** DATA SECTION **
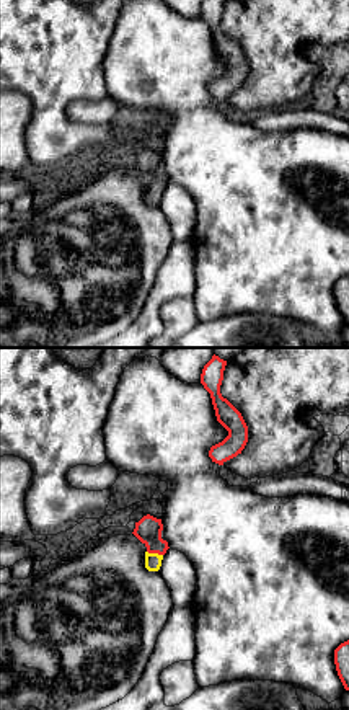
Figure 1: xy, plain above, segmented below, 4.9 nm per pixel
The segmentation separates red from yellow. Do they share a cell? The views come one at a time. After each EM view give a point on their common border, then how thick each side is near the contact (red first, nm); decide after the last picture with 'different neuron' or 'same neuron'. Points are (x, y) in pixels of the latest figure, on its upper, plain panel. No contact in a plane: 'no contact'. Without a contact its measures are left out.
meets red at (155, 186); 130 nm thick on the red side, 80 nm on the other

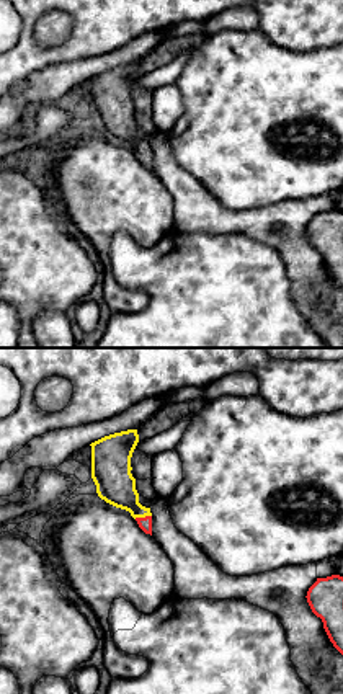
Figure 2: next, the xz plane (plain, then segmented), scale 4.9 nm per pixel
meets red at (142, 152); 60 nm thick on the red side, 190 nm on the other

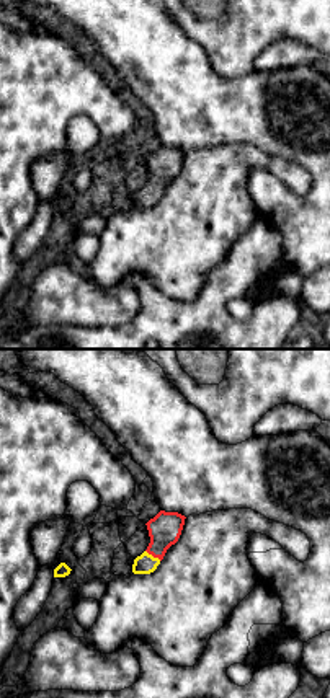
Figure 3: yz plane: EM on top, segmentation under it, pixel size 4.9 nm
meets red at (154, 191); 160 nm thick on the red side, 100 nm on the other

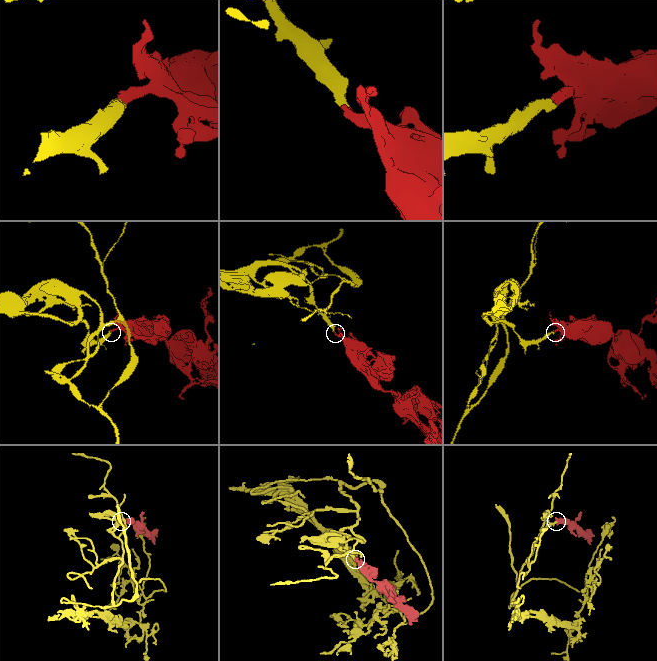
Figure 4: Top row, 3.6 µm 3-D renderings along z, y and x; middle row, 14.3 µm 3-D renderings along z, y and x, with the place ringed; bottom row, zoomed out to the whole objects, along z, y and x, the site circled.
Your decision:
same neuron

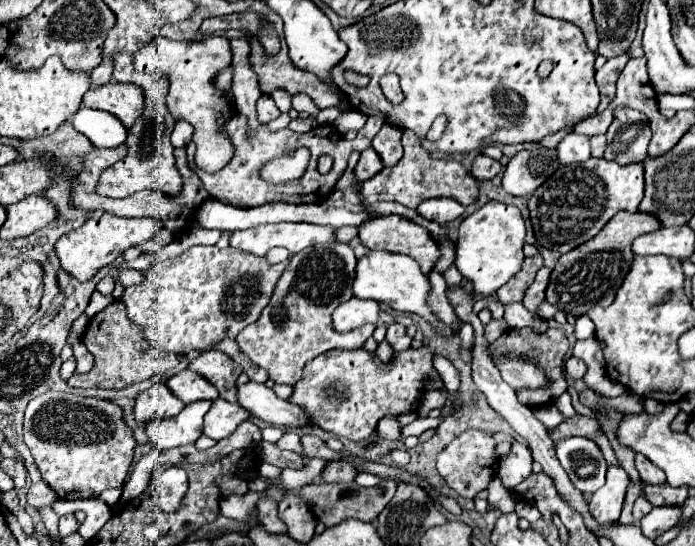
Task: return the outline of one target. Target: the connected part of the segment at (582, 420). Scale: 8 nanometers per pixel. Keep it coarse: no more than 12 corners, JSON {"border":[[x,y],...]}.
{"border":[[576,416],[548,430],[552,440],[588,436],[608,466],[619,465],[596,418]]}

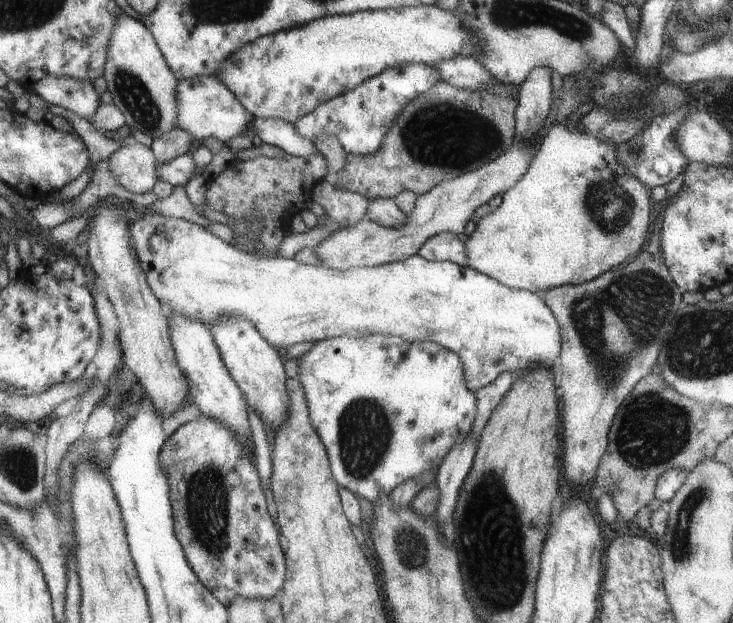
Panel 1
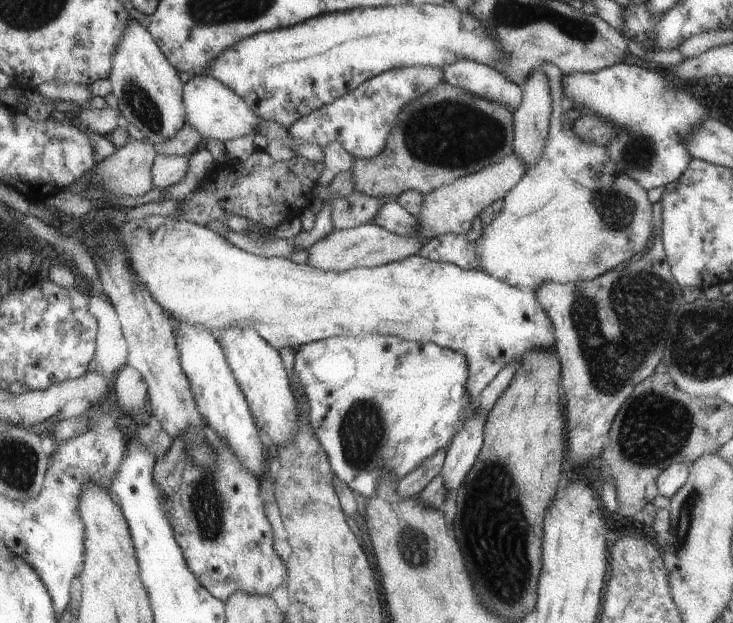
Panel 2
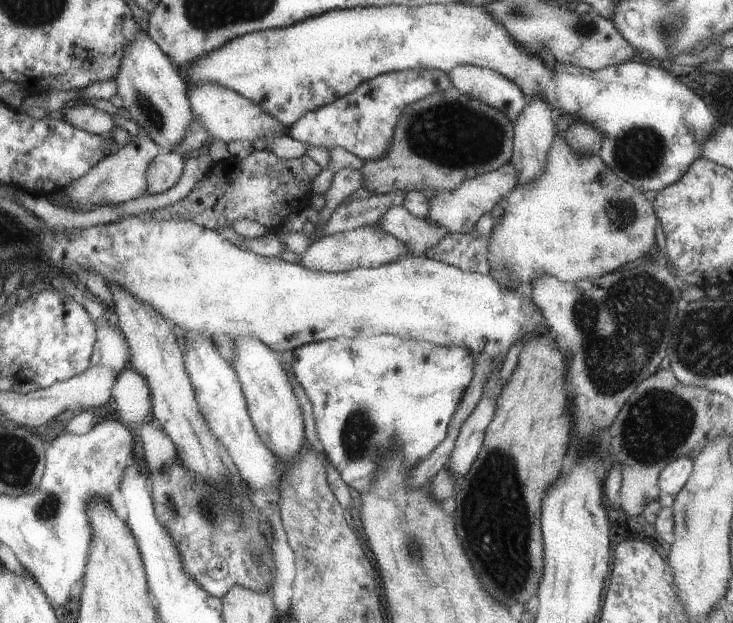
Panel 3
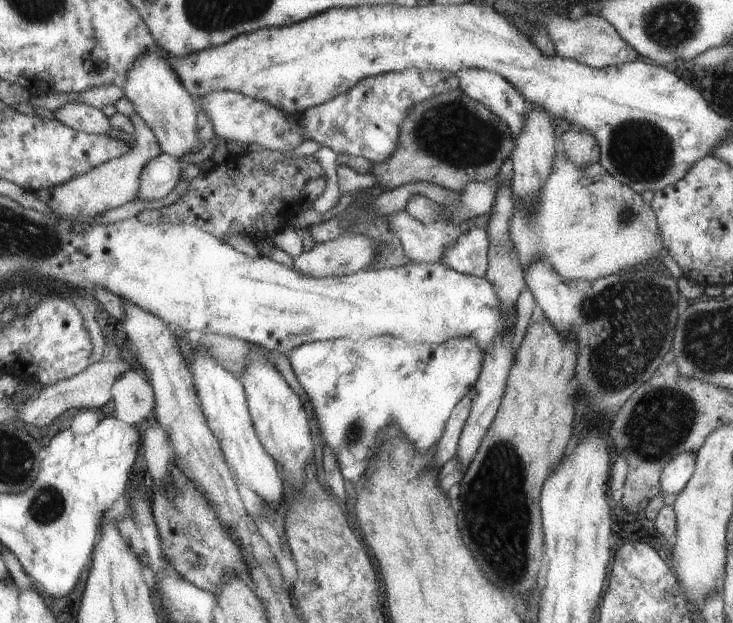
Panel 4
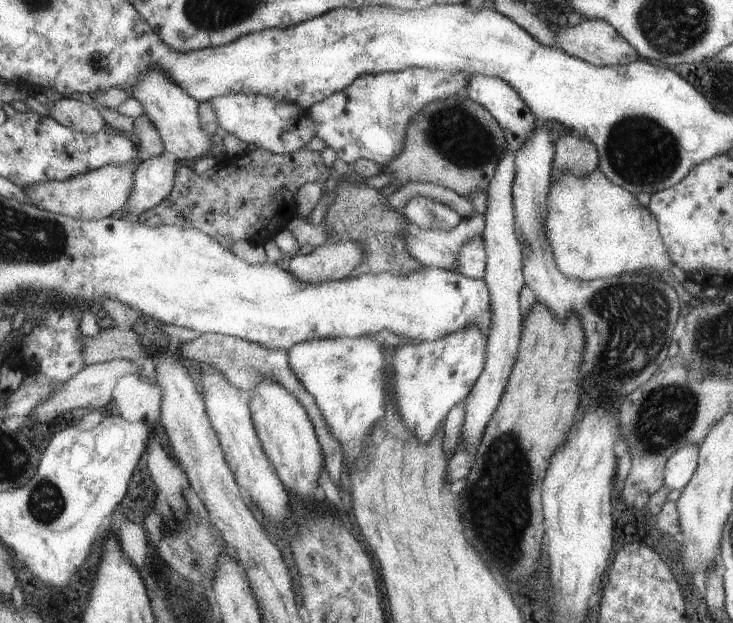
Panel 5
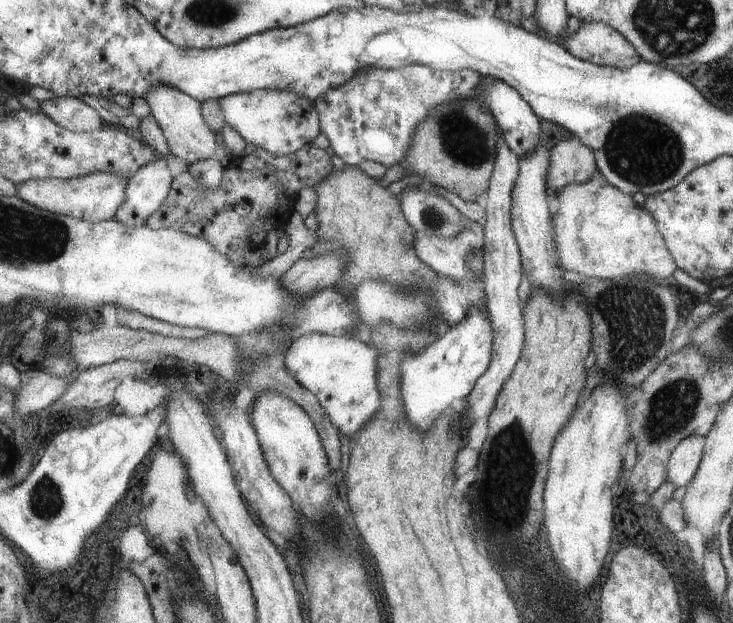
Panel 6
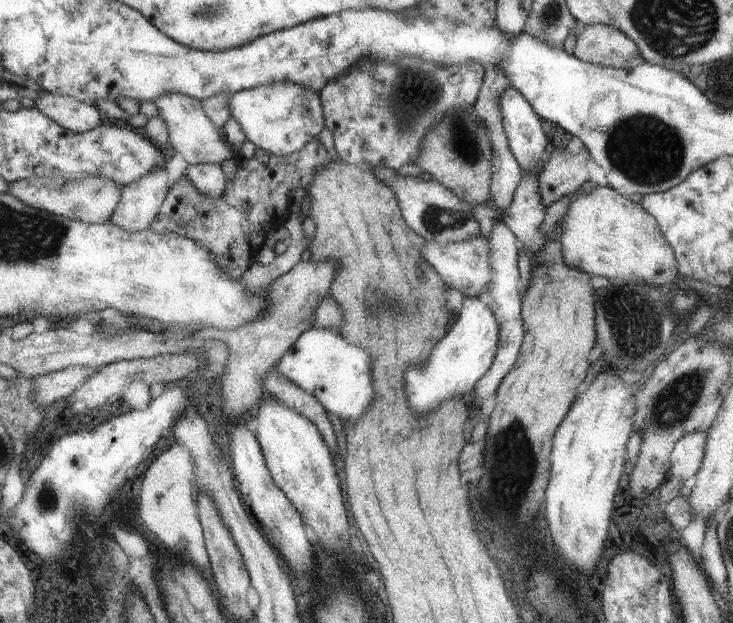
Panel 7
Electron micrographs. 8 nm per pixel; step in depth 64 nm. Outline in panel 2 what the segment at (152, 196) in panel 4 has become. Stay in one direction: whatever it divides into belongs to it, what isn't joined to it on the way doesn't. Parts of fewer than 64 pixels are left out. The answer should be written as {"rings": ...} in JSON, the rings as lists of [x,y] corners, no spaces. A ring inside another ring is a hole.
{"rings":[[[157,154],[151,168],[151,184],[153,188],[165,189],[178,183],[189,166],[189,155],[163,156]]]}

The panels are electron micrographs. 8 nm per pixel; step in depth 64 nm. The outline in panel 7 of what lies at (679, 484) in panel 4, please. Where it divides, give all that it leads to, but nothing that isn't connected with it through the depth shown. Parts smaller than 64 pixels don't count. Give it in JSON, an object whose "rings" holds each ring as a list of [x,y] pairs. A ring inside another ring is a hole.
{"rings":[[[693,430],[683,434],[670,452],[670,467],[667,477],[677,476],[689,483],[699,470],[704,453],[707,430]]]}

** REQUIRED ACTION **
Please print the entire listing again exactly, minus its images.

** SOLUTION TO THIS TASK **
Figure 1: xy, plain above, segmented below, 4.9 nm per pixel
The segmentation separates red from yellow. Do they share a cell? The views come one at a time. After each EM view give a point on their common border, then how thick each side is near the contact (red first, nm); decide after the last picture with 'different neuron' or 'same neuron'. Points are (x, y) in pixels of the latest figure, on its upper, plain panel. No contact in a plane: 'no contact'. Without a contact its measures are left out.
meets red at (155, 186); 130 nm thick on the red side, 80 nm on the other

Figure 2: next, the xz plane (plain, then segmented), scale 4.9 nm per pixel
meets red at (142, 152); 60 nm thick on the red side, 190 nm on the other

Figure 3: yz plane: EM on top, segmentation under it, pixel size 4.9 nm
meets red at (154, 191); 160 nm thick on the red side, 100 nm on the other

Figure 4: Top row, 3.6 µm 3-D renderings along z, y and x; middle row, 14.3 µm 3-D renderings along z, y and x, with the place ringed; bottom row, zoomed out to the whole objects, along z, y and x, the site circled.
Your decision:
same neuron

Task: return the outline of one target. Target: the connected part of the segment at (582, 420). Scale: 8 nanometers per pixel. Keep it coarse: no more than 12 corners, JSON {"border":[[x,y],...]}.
{"border":[[576,416],[548,430],[552,440],[588,436],[608,466],[619,465],[596,418]]}

Panel 1
Panel 2
Panel 3
Panel 4
Panel 5
Panel 6
Panel 7
Electron micrographs. 8 nm per pixel; step in depth 64 nm. Outline in panel 2 what the segment at (152, 196) in panel 4 has become. Stay in one direction: whatever it divides into belongs to it, what isn't joined to it on the way doesn't. Parts of fewer than 64 pixels are left out. The answer should be written as {"rings": ...} in JSON, the rings as lists of [x,y] corners, no spaces. A ring inside another ring is a hole.
{"rings":[[[157,154],[151,168],[151,184],[153,188],[165,189],[178,183],[189,166],[189,155],[163,156]]]}

The panels are electron micrographs. 8 nm per pixel; step in depth 64 nm. The outline in panel 7 of what lies at (679, 484) in panel 4, please. Where it divides, give all that it leads to, but nothing that isn't connected with it through the depth shown. Parts smaller than 64 pixels don't count. Give it in JSON, an object whose "rings" holds each ring as a list of [x,y] pairs. A ring inside another ring is a hole.
{"rings":[[[693,430],[683,434],[670,452],[670,467],[667,477],[677,476],[689,483],[699,470],[704,453],[707,430]]]}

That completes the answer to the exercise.